EXERCISE BRIEF:
Both the line containing "## 《三命通会》卷 八·六丙日戊戌时断" and the last line of the listing are included: write out exactly the lines from one to the other.

RECORDED DATA:

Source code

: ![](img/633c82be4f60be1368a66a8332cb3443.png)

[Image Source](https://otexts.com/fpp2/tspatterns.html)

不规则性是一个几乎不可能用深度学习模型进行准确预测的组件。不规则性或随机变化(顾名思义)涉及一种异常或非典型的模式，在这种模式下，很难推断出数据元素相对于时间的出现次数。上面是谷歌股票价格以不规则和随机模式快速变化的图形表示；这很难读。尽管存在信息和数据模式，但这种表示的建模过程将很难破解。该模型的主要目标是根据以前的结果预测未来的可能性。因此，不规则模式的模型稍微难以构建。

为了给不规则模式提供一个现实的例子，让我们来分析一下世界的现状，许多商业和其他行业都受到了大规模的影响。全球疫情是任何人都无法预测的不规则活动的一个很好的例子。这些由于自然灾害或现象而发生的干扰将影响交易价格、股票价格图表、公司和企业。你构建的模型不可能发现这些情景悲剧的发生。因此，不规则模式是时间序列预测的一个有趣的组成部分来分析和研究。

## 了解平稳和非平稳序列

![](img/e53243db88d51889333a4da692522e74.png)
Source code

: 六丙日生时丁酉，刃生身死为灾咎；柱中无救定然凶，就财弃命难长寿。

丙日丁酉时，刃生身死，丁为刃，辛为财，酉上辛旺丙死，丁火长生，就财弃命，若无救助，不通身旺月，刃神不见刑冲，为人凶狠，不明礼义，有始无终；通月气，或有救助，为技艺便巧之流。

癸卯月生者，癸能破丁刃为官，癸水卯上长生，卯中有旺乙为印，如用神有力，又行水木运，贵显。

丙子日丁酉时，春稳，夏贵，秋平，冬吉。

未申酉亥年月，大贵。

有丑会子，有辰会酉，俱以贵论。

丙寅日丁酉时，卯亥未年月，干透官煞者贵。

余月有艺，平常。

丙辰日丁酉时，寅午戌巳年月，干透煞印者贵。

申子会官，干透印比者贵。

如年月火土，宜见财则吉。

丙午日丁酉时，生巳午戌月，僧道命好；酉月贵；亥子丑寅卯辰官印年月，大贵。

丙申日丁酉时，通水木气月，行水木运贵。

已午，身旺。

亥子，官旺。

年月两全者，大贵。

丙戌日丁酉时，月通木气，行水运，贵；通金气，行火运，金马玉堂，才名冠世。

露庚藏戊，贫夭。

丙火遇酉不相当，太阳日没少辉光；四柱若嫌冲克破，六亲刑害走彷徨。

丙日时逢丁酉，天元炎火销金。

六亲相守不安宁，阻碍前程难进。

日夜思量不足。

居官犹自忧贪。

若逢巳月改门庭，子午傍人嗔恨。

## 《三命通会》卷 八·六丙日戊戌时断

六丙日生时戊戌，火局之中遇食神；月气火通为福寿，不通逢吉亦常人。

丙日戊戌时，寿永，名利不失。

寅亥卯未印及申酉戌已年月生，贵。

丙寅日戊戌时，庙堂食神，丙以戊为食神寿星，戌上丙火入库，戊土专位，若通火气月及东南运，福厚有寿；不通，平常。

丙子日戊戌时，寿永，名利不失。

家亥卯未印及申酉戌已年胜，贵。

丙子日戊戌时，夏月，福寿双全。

SOLUTION:
## 《三命通会》卷 八·六丙日戊戌时断

六丙日生时戊戌，火局之中遇食神；月气火通为福寿，不通逢吉亦常人。

丙日戊戌时，寿永，名利不失。

寅亥卯未印及申酉戌已年月生，贵。

丙寅日戊戌时，庙堂食神，丙以戊为食神寿星，戌上丙火入库，戊土专位，若通火气月及东南运，福厚有寿；不通，平常。

丙子日戊戌时，寿永，名利不失。

家亥卯未印及申酉戌已年胜，贵。

丙子日戊戌时，夏月，福寿双全。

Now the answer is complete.